With SMOTETomek: the atypical positive patients still contribute synthetic samples (SMOTE), but the most confusingly similar negative patients — the ones forming Tomek links with positives — are removed from the training set. The classifier learns the boundary from cleaner examples on both sides.
Where It Breaks
Tomek link removal is conservative. Unlike Edited Nearest Neighbors (which removes any misclassified sample under k-NN), Tomek links only target the single closest cross-class pair per point. If your boundary has dense overlapping clusters rather than isolated noisy pairs, Tomek cleaning barely dents the problem.
Losing majority samples can matter on small datasets.
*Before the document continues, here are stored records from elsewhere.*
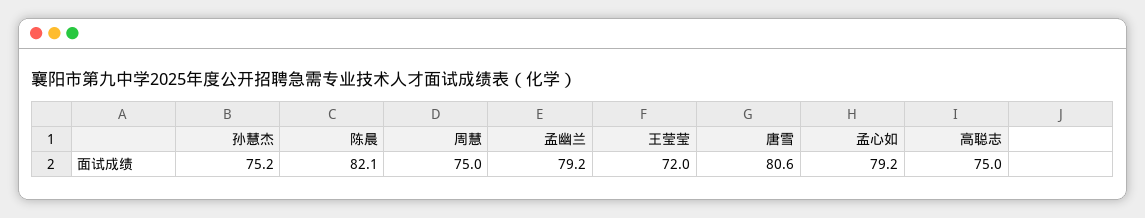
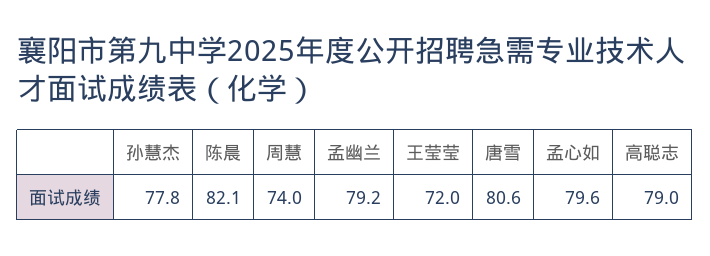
  {
-   "孙慧杰": 75.2,
+   "孙慧杰": 77.8,
    "陈晨": 82.1,
-   "周慧": 75,
+   "周慧": 74,
    "孟幽兰": 79.2,
    "王莹莹": 72,
    "唐雪": 80.6,
-   "孟心如": 79.2,
+   "孟心如": 79.6,
-   "高聪志": 75
+   "高聪志": 79
  }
Removing majority points is undersampling. If your majority class isn't large to begin with, you might degrade overall classifier performance just to get a slightly cleaner boundary.
Order sensitivity. The dataset you clean in Step 2 depends entirely on the random interpolation done in Step 1. Different random seeds in SMOTE produce different Tomek links in the cleanup pass. On small datasets, this variance can be significant. Always evaluate with multiple seeds.
Doesn't address the root cause. If your class overlap is severe and fundamental to the data distribution (not noise), SMOTE + Tomek is moving deck chairs. You'll see marginal gains, but the core problem is an insufficient signal to separate the classes, and no resampling technique fixes that.
When to Use It
SMOTETomek is a strong general-purpose baseline when:
- You're moving beyond vanilla SMOTE and want a sensible upgrade without the compute cost of SVMSMOTE
- Your dataset has moderate boundary noise — some mislabeled samples or outliers near the decision boundary
- You want a single
imblearncall that handles both augmentation and cleaning - Class imbalance is moderate (1:5 to 1:20) — extreme imbalance needs more aggressive approaches
Use SMOTEENN instead of SMOTETomek when:
- Your boundary overlap is dense, not sparse (ENN cleans more aggressively)
- You can afford to lose more training samples from both classes for a cleaner boundary
The intuition behind SMOTE + Tomek is genuinely sound: make the minority class bigger, then make the boundary cleaner. Two operations with complementary effects. The limitation is that "cleaner" in Tomek's sense means "fewer close cross-class pairs" — which is necessary but not always sufficient for a dramatically better classifier.